‘Statistics on difficult to measure population groups: challenges to leave no-one not-included’.
Examples of these groups are stateless people, refugees and homeless people. It also includes other population groups, that for a variety of reasons, are not included in vital registrations or other central administrative systems. Such inclusion in official statistics is relevant from the perspective of the Sustainable Development Goals, directed on targets for specific population groups, but also in the wider context of (the ethics of) covering in official statistics all and especially vulnerable population groups. Measuring such groups requires creatively applying all possible data sources, ranging from administrative records to snowball data collection, to self measurement as well as automatic and geo tracing/observation methodologies to cover them in official statistics.
This 10th discussion is triggered by the manuscript ‘Improving official statistics on stateless people: challenges, solutions, and the road ahead’, by Mary Strode (Independent Consultant to UNHCR) and Melanie Khanna (Former Chief of the Statelessness Section, UNHCR) in Volume 37 (2021).
The discussion statements concentrate on the need for such statistical information, the challenges in collecting them as well as aspects on confidentiality and protection in data sharing.

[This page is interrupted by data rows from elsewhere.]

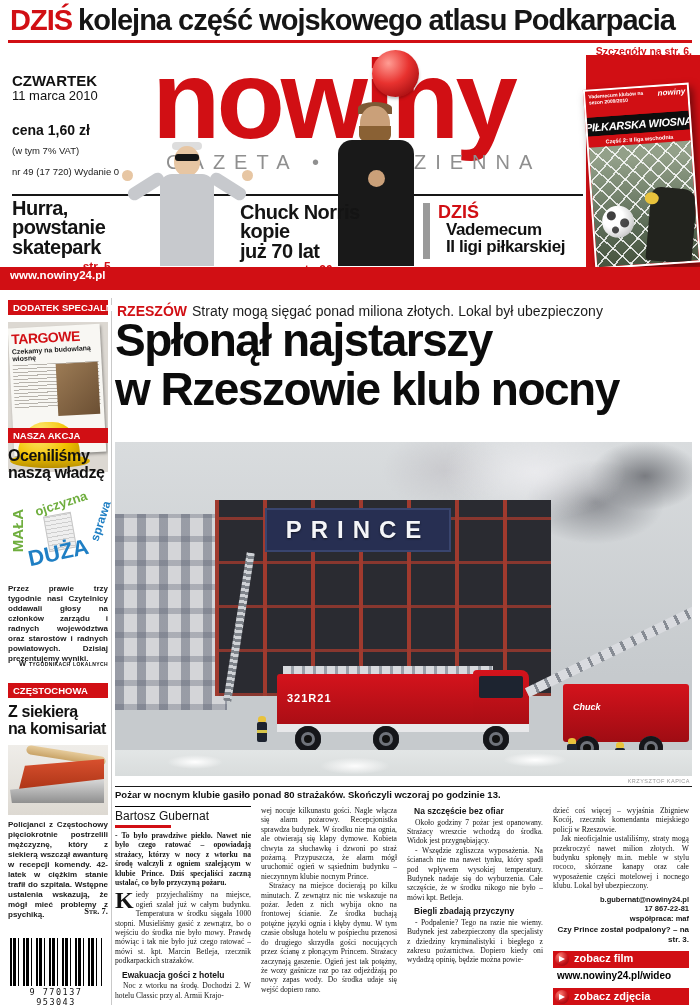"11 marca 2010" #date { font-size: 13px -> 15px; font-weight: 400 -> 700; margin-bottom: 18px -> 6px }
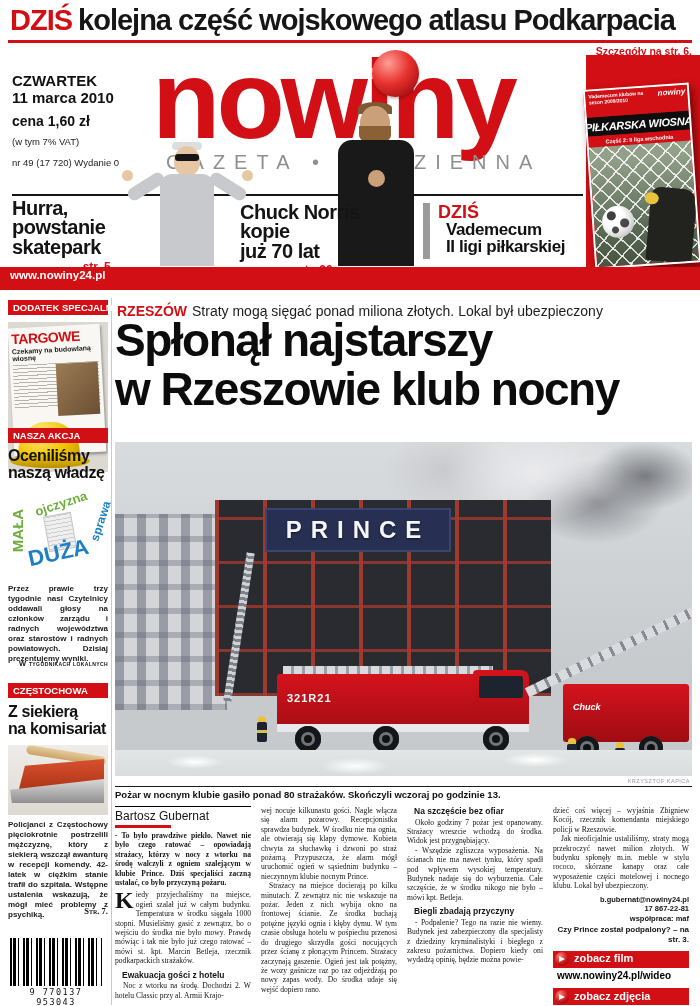"Pożar w nocnym klubie gasiło" div.abs { html: <div>Pożar w nocnym klubie gasiło ponad 80 strażaków. Skończyli wczoraj po godzinie 13.</div> -> none }
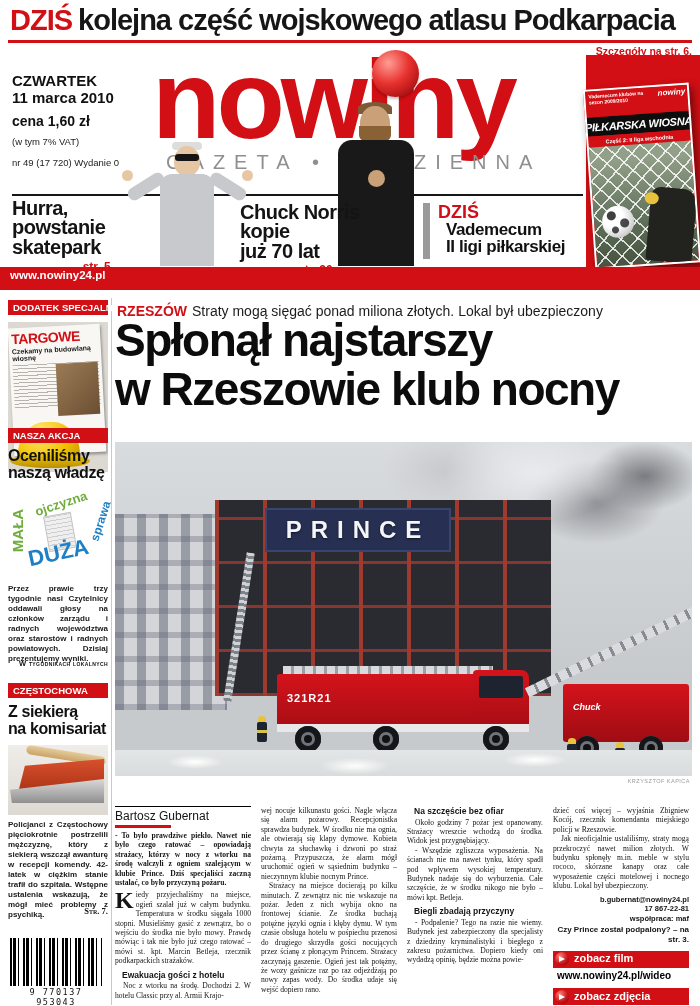"Bartosz Gubernat" .byline { border-top: 1px solid #000000 -> 6px solid #000000; font-size: 12px -> 16px; font-weight: 400 -> 700 }
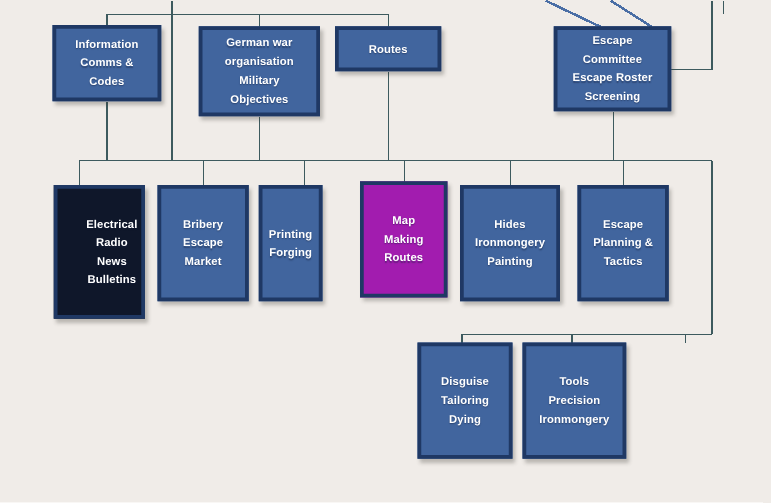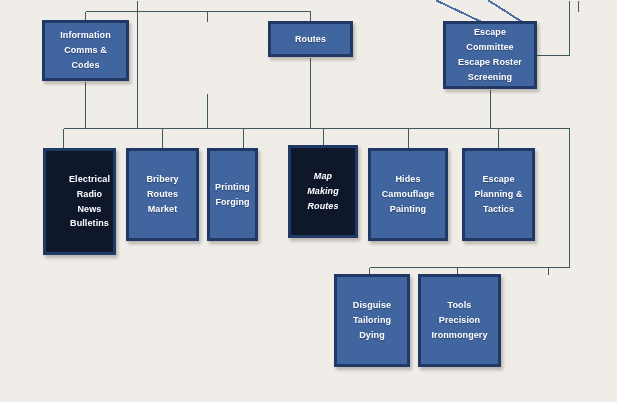"German war" div.node { html: none -> <div> <span>German war organisation Military Objectives</span> </div> }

The discussion statements aim to prove the audience to think about these issues and invites comments on the experiences gained and result achieved in developing guidelines for measuring and developing statistics for difficult to measure groups.
You are invited to comments on the following five thought-provoking statements
1. Agenda 2030 and the Sustainable Development Goals reflect an ambition to “leave no one behind”, especially the most vulnerable, yet many of the world’s most vulnerable people may be left uncounted and unaccounted for in official statistics. For example, stateless people, the forcibly displaced, the undocumented, nomadic peoples and the homeless are likely to be undercounted in most statistical collections. Many will lack a stable residential address and concepts of ‘usual residence’ and ‘usual member of household’ will not easily apply. Household surveys are likely to exclude them, and administrative data may not capture them.
Should official statistics reconsider its practices to better reflect such populations and if so, how?
2. Stateless people and those in irregular migratory situations, among others, may tend to avoid data collection efforts by national authorities unless they find a positive reason for participation, such as having their irregular situation or lack of citizenship resolved. Even registering vital events can involve real risks for certain people unless their data is protected from immigration enforcement agencies. At the same time, avoiding registration of vital events such as birth registration carries risks of its own perpetuating from a lack of proof of identity in subsequent generations.
What steps can be taken to protect vulnerable populations’ personal data so as to encourage such populations to be willing to participate in these processes? In other words, how can we ensure that we improve population data concerning these groups while respecting the “do no harm” principle and communicate this effectively to affected groups?
3. Refugee camps, hostels and temporary dwellings are often omitted from household surveys. Even when they are included the information collected is often a very short form of the questionnaire.
Do we risk excluding those who have been displaced or who are without permanent residence from official statistics and are we failing to capture information about the most vulnerable?
4. The Legal Identity Agenda has been identified by the UN as important to ensure that everyone has a right to be recognised as a person before the law, yet millions do not have it and will find real difficulties in obtaining it.
In a world where proof of identity and in many cases digital proof of identity is needed for individuals to obtain services and to participate in the formal economy, is there a risk that those without will become increasingly marginalised?
5. Given the above issues raised, what role does data modelling and other alternative methods have regarding these most vulnerable populations who are too often missing from official statistics?